Muziek
October 4, 2014

Een fagot op afstand

Vandaag voor het eerst als cellist in een orkest gezeten. Elke keer als de dirigent ‘fagotten’ zegt, kijk je op. Na 43 jaar als fagot in vele orkesten te hebben gespeeld. Amateur-orkesten. Maar gek genoeg kijk ik ook op als hij ‘celli’ zegt. Of ‘strijkers’. En gek genoeg voelt het heel huiselijk, zo’n groep met allemaal dezelfde partij op de lessenaar. Ik voel me meteen thuis.

Het is geen overstap. Maar het zou wel eens een overstap kunnen worden. Op termijn, als de lippen te slap worden en de embouchure niet meer valt te trainen. Of als het lijf de fysieke inspanning niet meer aankan.

Voorlopig is het vooral bijzonder om te vergelijken. En om de blazers eens op afstand te zien. En te horen. Als fagot meende ik wel eens dat de strijkers te veel zeurden over de harde klank van de blazers. Vandaag begreep ik voor het eerst wat ze bedoelden. Die strijkersklank is eigenlijk heel erg zacht en week. En dan klinkt van achter het orkest een muur van geluid. Die blazers zijn inderdaad heel goed te horen. Nee, ze zijn gewoon vaak te hard. Ik weet dat ik daarop zelf zeker geen uitzondering ben.

Het is dan niet zo verwonderlijk dat je als blazer je eigen groep van blazers ook veel beter hoort dan celli hun eigen groep horen. Ik geef toe, deze cellogroep was niet zo getalenteerd en achter ons stond een drumstel. Maar toch. Als fagot hoor ik altijd alle blazers om me heen, als groep en individueel. Binnen die kakofonie kan ik mezelf heel goed horen. Ik hoor wanneer ik vals speel, ik hoor wanneer het me niet lukt om daar iets aan te doen. Binnen de cellogroep hoor je jezelf veel en veel slechter. Mijn ervaren buurvrouw bevestigde het: “Je hoort wel dat er iemand vals speelt, maar het is soms moeilijk om te bepalen of jij dat bent, of je achterbuurvrouw.” Omdat ik minder ervaren ben hoorde ik soms pijnlijk goed dat ik pijnlijk vals speelde. Maar als ik ergens in de buurt van zuiver kwam, ging mijn eigen geluid in feite ten onder in de groep.

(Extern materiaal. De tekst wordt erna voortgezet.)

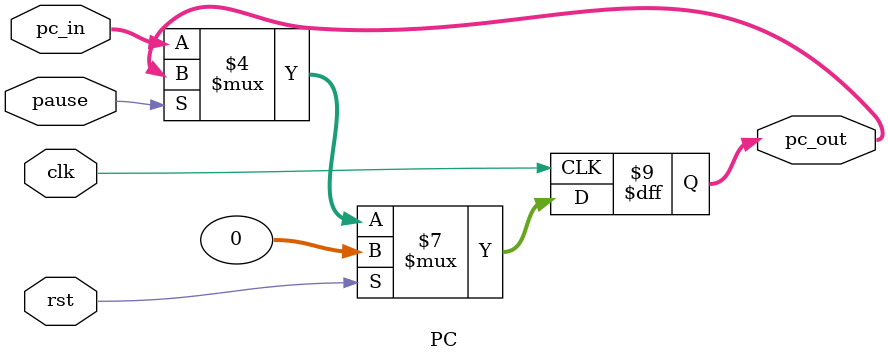
<source format=v>
module PC(clk,pause,rst,pc_in,pc_out);
    input [31:0]pc_in;
    input pause;
    input rst;
    input clk;
    output reg [31:0] pc_out;
    initial begin
        pc_out=0;
    end
    always @(posedge clk) begin
        if(rst)pc_out<=0;
        else if(pause)pc_out<=pc_out;
        else begin 
            pc_out<=pc_in;
        end
    end
endmodule

</source>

Er zijn meer verschillen. Blazers zijn allemaal nogal individualistisch en sommigen zijn nogal aanwezig. Fagotten vormen daarop geen uitzondering. Het is ondenkbaar dat de blazers een aanvoerder zouden hebben. Die hebben ze naar mijn ervaring ook nooit. Zo’n cellogroep is rustiger, aardiger, maar ook onzichtbaarder. De alten-mop ‘Wat doe je met een dode alt? Die zet je een lessenaar naar achteren’, gaat wel een beetje op voor alle strijkers. Misschien afgezien van de eerste violen die wel altijd strijden om lessenaars en om stoelen. Juist omdat de cellogroep zo vriendelijk bezig is om allemaal een beetje gelijk te spelen, is er wel een aanvoerder. Mijn aanvoerder van vandaag was zo’n aanvoerder. Geen dominant gedrag, maar alleen vriendelijke woorden. Dat het goed ging, dat we daar misschien een opstreek moeten doen en dat de eerste lessenaar daar bij het diviseren beter de moeilijke onderste partij kan spelen.

Er is nog een groot verschil dat niet onvermeld mag blijven. Fagot spelen is fysiek veel en veel zwaarder. Die ademsteun, die ademnood soms, dat gewicht van het instrument. Wat een verschil met zo’n lieve cello die daar tussen je knieën een beetje ligt te knorren. Ontspannen, alles ontspannen. Aan het einde van een repetitie op de fagot heb ik het vaak helemaal gehad. Hier had ik het gevoel nog uren te kunnen doorgaan. Dat blazen heeft nog een ander fysiek verschil: bij de fagot moest ik van Ronald Karten de klank altijd van binnen voelen, in mezelf, niet in het instrument. Bij een cello hoor je het geluid toch echt buiten jezelf. Dat verklaart ook dat blazers zo weinig communiceren tijdens het spelen, laat staan dropjes eten. Strijkers lachen en praten zelfs tijdens het spelen. En om het drop eten zijn ze vermaard.

Voorlopig zit ik woensdag weer in mijn eigen orkest, op de fagot. En vraagt mijn dirigent zich weer af of dat cellospelen niet te veel te koste gaat van de fagot-etudes. Een dirigent heeft altijd gelijk.